There are so many plot strands floating around here that it's to Quah's credit that he manages to tie them so neatly. Of course, he's had a trial run and it would be intriguing to see the Malaysian version to make comparisons. Regardless of their plausibility, Quah cheerfully dots proceedings with twists and revelations, with Wu's voyeuristic archive proving highly useful in getting the plot out of tight corners. Flashbacks also do a good deal of heavy lifting, as Quah seeks to circumvent linearity and spring surprises. In fact, there's next to no suspense and precious little horror. But the momentum carries viewers forward, as they desperately strive to keep track of who everybody is and how they are connected.

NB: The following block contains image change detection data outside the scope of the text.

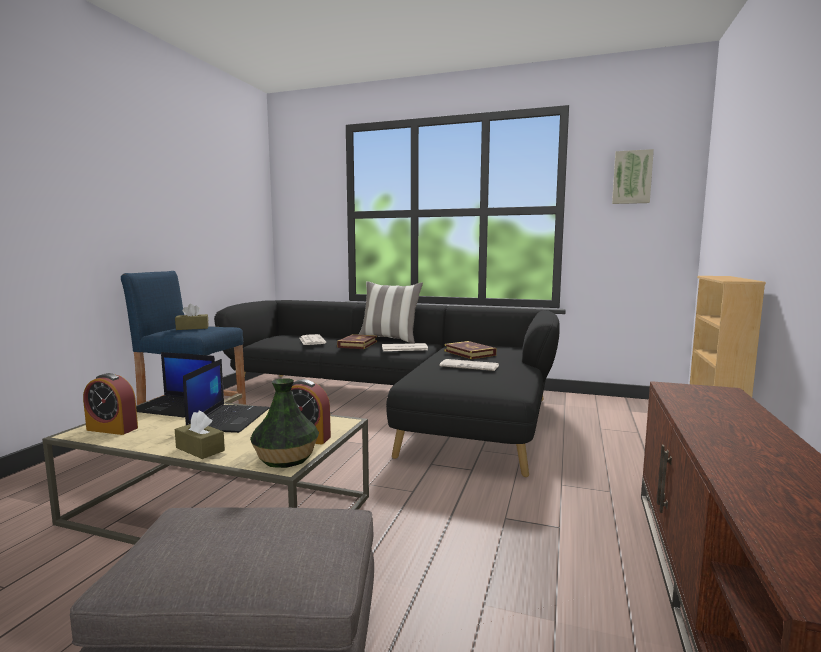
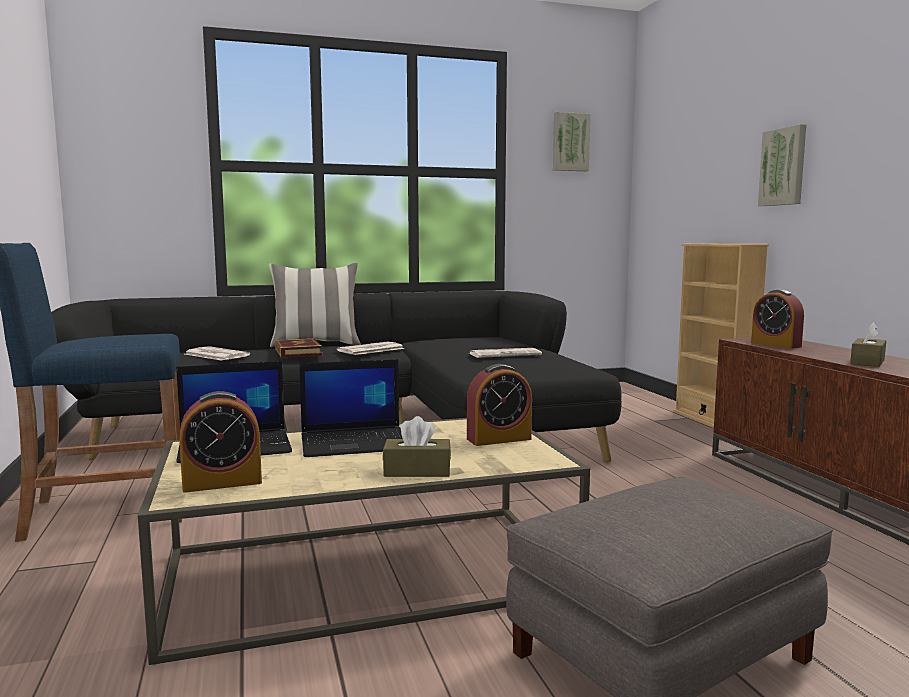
camera: 35 degrees left, 0 degrees up
(192, 328) = (114, 337): brown tissue box -> brown tissue box (867, 362)
(229, 419) = (356, 442): laptop -> laptop turned 105 degrees clockwise
(285, 458) = (531, 456): vase -> none
(469, 353) = (469, 344): book -> none
(690, 398) = (775, 345): none -> alarm clock
(784, 194) = (784, 167): none -> picture

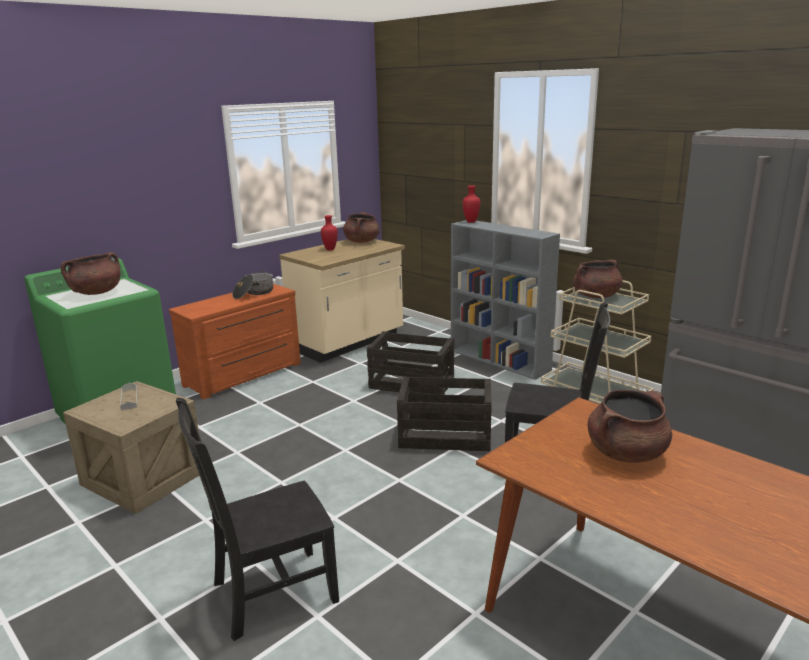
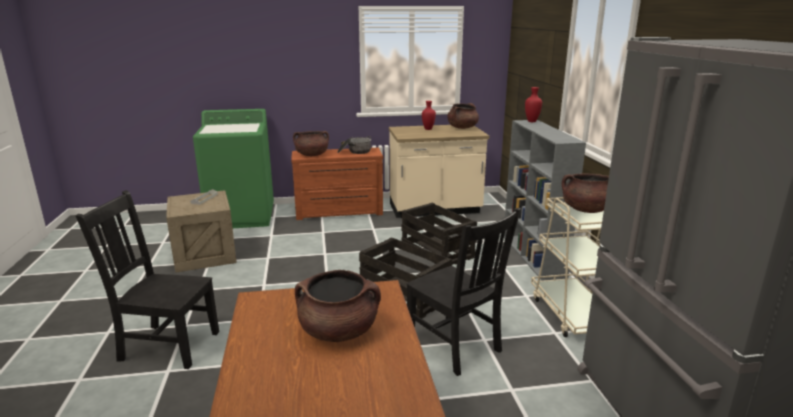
camera: 35 degrees right, 0 degrees up
(96, 292) = (229, 128): brown cooking pot -> brown cooking pot (312, 155)

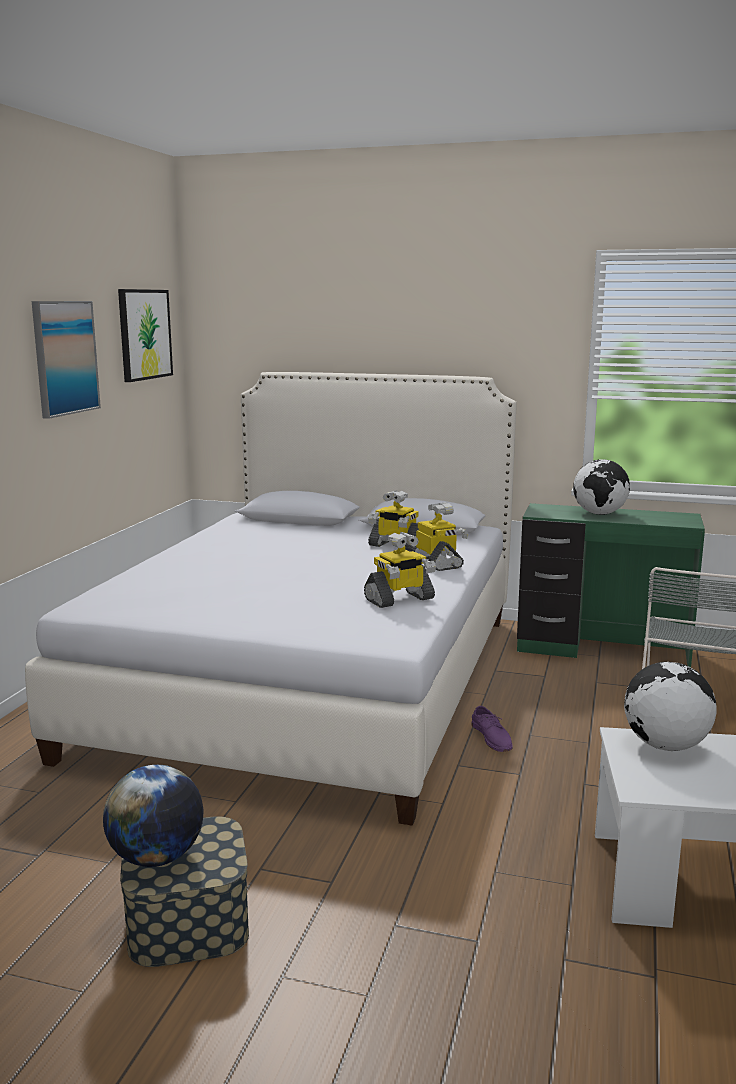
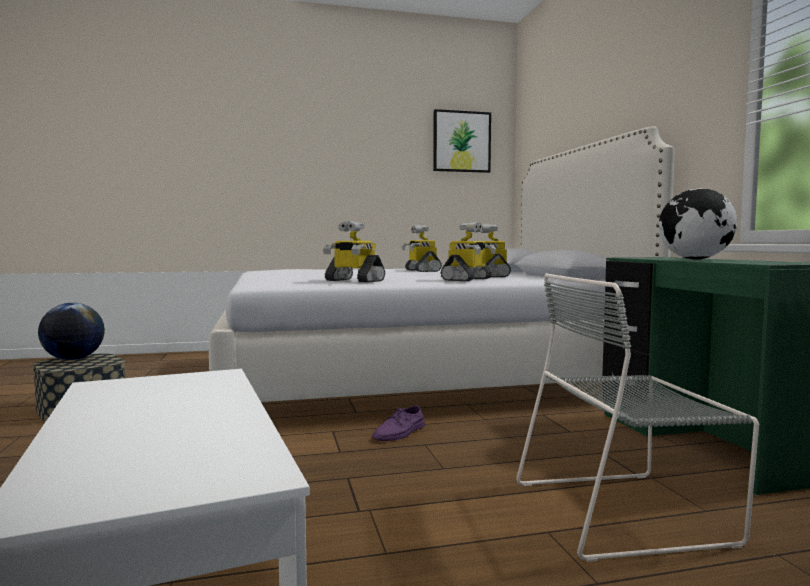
camera: 60 degrees right, 10 degrees down
(65, 357) = (370, 148): picture -> none
(282, 550) = (421, 271): none -> toy robot
(665, 746) = (207, 385): globe -> none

The broad comic caricatures don't come off, especially as Wen and his sidekick are sidelined almost as soon as they have been introduced. But Quah isn't aiming for finesse here, as the action rattles along and the clichés slot into place. He's well served by Wang Chuanjun as the fiercely protective and ruthlessly resourceful mother (although we never learn why she stopped being an accountant and took a cleaning job) and by Wang Chuanjun, as the serial killer who was a guitar-strumming superdad before his switch was flipped. The photography, production design, editing, and score are all admirable (although credits for the crafts are as hard to come by as casting details). But the weightier themes of abused power, religious hypocrisy, charitable corruption, police incompetence, and extreme parenting are rather overwhelmed by the tricksy structure and the emphasis placed on entertainment over enlightenment.